How does one achieve a “well-ordered soul”? Somehow, I wonder if a process akin to Doidge’s neuroplasticity is involved. Moreland explains, “A life so ordered to facilitate intellectual growth is characterized by a certain set of virtues that makes such growth possible. A virtue is a skill, a habit, an ingrained disposition to act, think, or feel in certain ways. Virtues are those good parts of one’s character that make a person excellent at life in general…a virtue becomes ingrained in my personality, and thus a part of my very nature, through repetition, practice, and training.”
And so, I stand staring at the walls, the floors, the bookshelves, the tabletops, as I am escorted through the sparkling-clean, better-than-new rehabbed home. Something in a nether-region of my mind is connecting with another region it has yet to have met, and I wonder: can all the choices I’ve previously made—to rush to the conclusion, to orient my work to the goal, to tag the punch line, and, sadly, to see the utility in a person rather than the relationship—can all these choices have shaped me into a person with the kind of spirit I never meant to have had?

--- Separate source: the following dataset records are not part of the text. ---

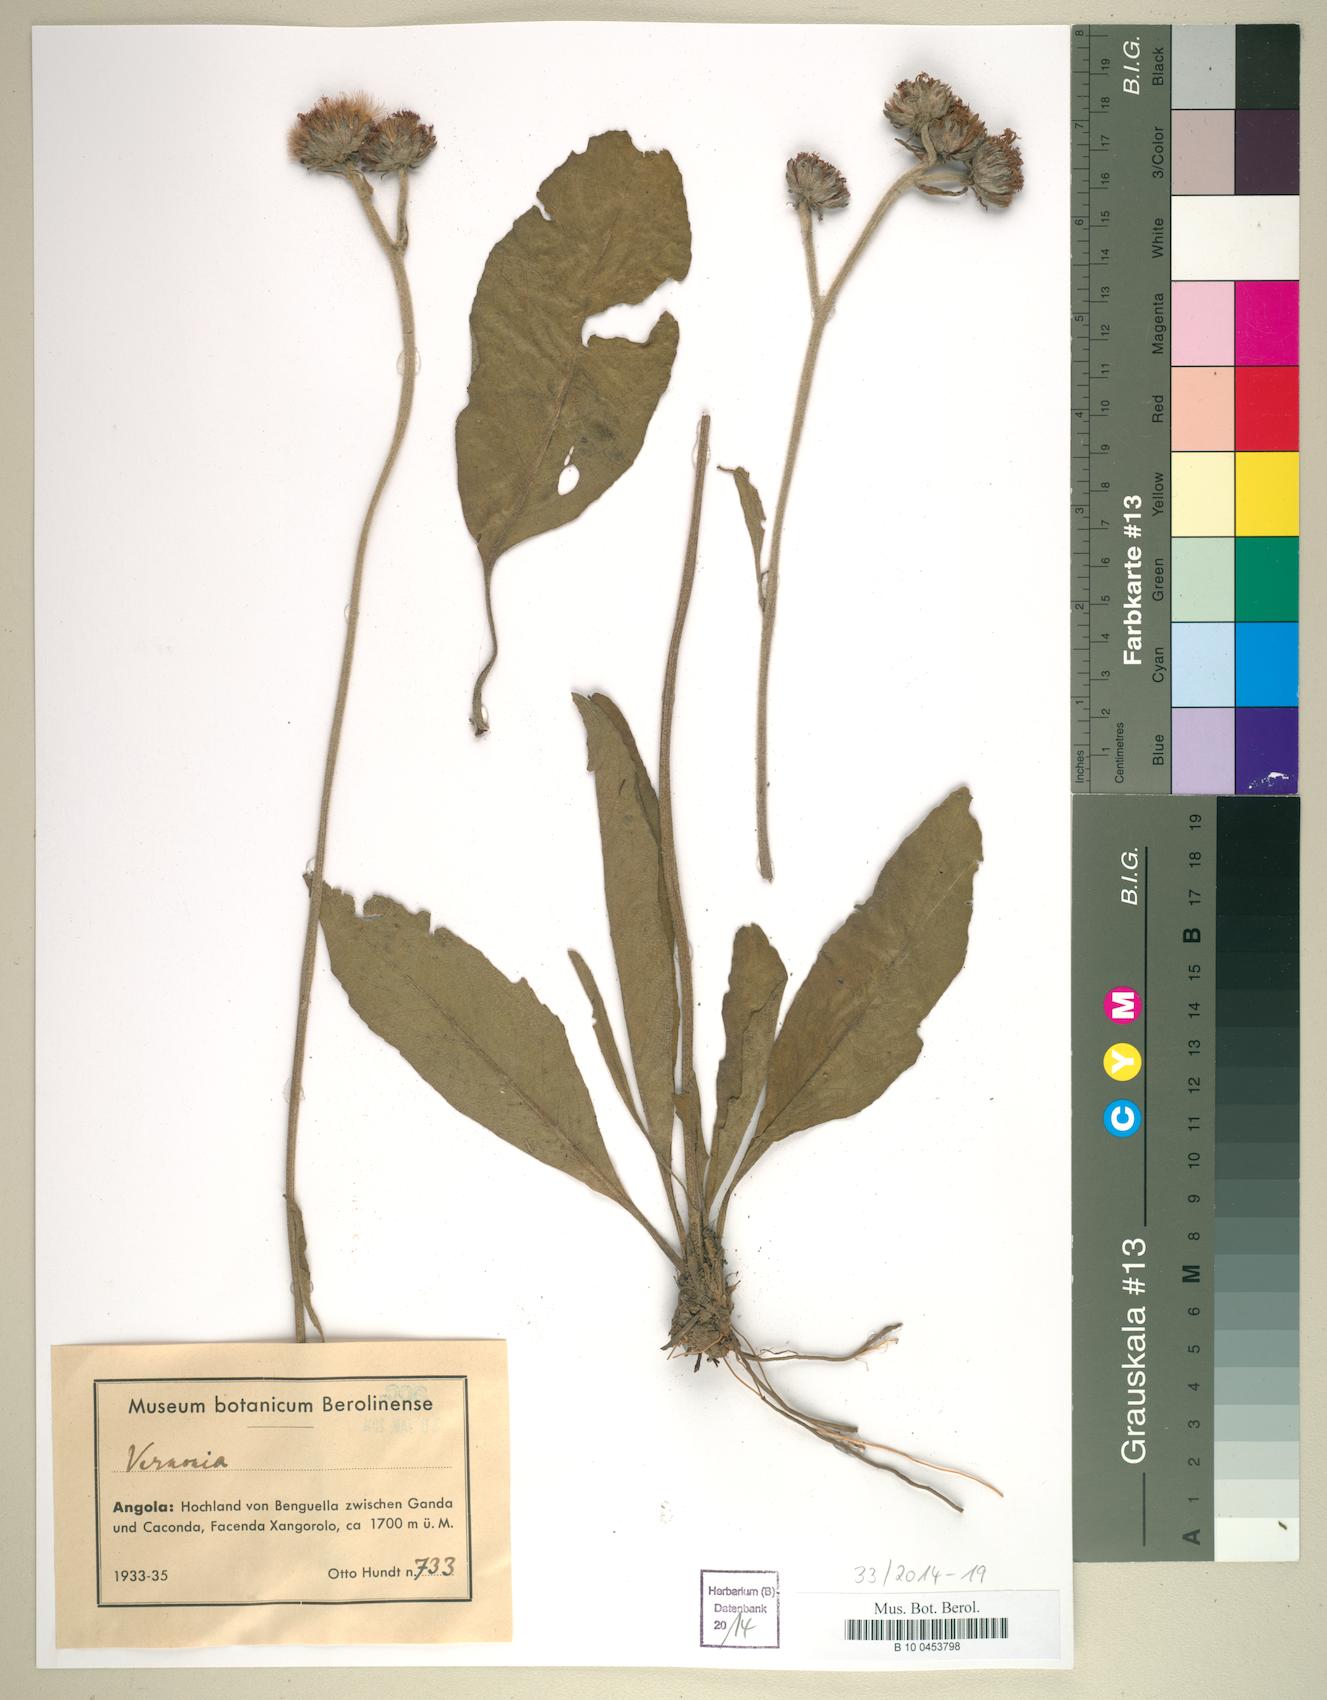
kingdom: Plantae
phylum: Tracheophyta
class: Magnoliopsida
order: Asterales
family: Asteraceae
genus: Vernonia
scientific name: Vernonia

The “house” of my spirit is definitely in no condition to produce as serene a surrounding as was yielded by the owners of the home I was visiting. What was there about the inner disciplines of cleanliness and orderliness—those virtues not many hear in our culture’s discourse—that made them be able to be connected with such a serene environment? What, inside my mind—inside my spirit—wasn’t connecting? Was there, somewhere in the murky midst of my brain, a cleanliness connection? Did my “godliness” region need to meet my “cleanliness” zone?
Though not necessarily complying with the thesis of Robert Bellah, et al, in Habits of the Heart, the phrase outlines a new vision for me of how my miniscule day-to-day choices impact who I become in my future. I regret the choices I’ve made in the past. Oh, not the huge choices some bemoan, like not deciding to take on that big job offer or not making the move to be closer to a significant other, but the near-invisible choices I’ve laid down in the rubber cement of my past: the incessant chorus of habits—to pick up the trash I’ve inadvertently dropped in the midst of dashing after a compelling goal, to actually make the bed I’ve chosen to lie in, to really put in the hours of practice before lessons instead of on-the-fly reliance on natural endowments like superior sight-reading skills or quick on-my-feet thinking. Relying on those visible endowments didn’t craft any visible results. Had I attended to the invisible duties of a virtuous life, the visible results would have justified the existence of the invisible.
There is something so therapeutic about faithfully engaging in the little obligations of life. Saying, “how are you?” to a barista at an out-of-town roadside café seems meaningless (at the very least, clichéd) when I’ll never see her again. But is it to her that I speak that inquiry?
Something about enduring the drudgery of picking up life’s litter, attending to the tedium of housekeeping after life’s party, has a bigger picture than the bottom-lined task-oriented business model suggests. I am more than the sum of my parts. What each part is next to—how each part connects—is the key. Everything we do forges a connection somewhere in our mind. Those connections we reinforce demonstrate what is important to us, true; but those things we uphold as true will be better integrated into our larger self when we remember that they come, not solo, but as a connection.
If how we act (let alone act—how we talk, how we believe, how we ascribe to life’s more lofty ideals) impacts the shape of our brain, then every little choice I apply to my life makes me, ultimately, somehow different. I stand not at “two roads diverged” but on a morphing path in which every connecting step I choose to take—and even those I wish I hadn’t taken—embeds incremental adjustments to my destiny.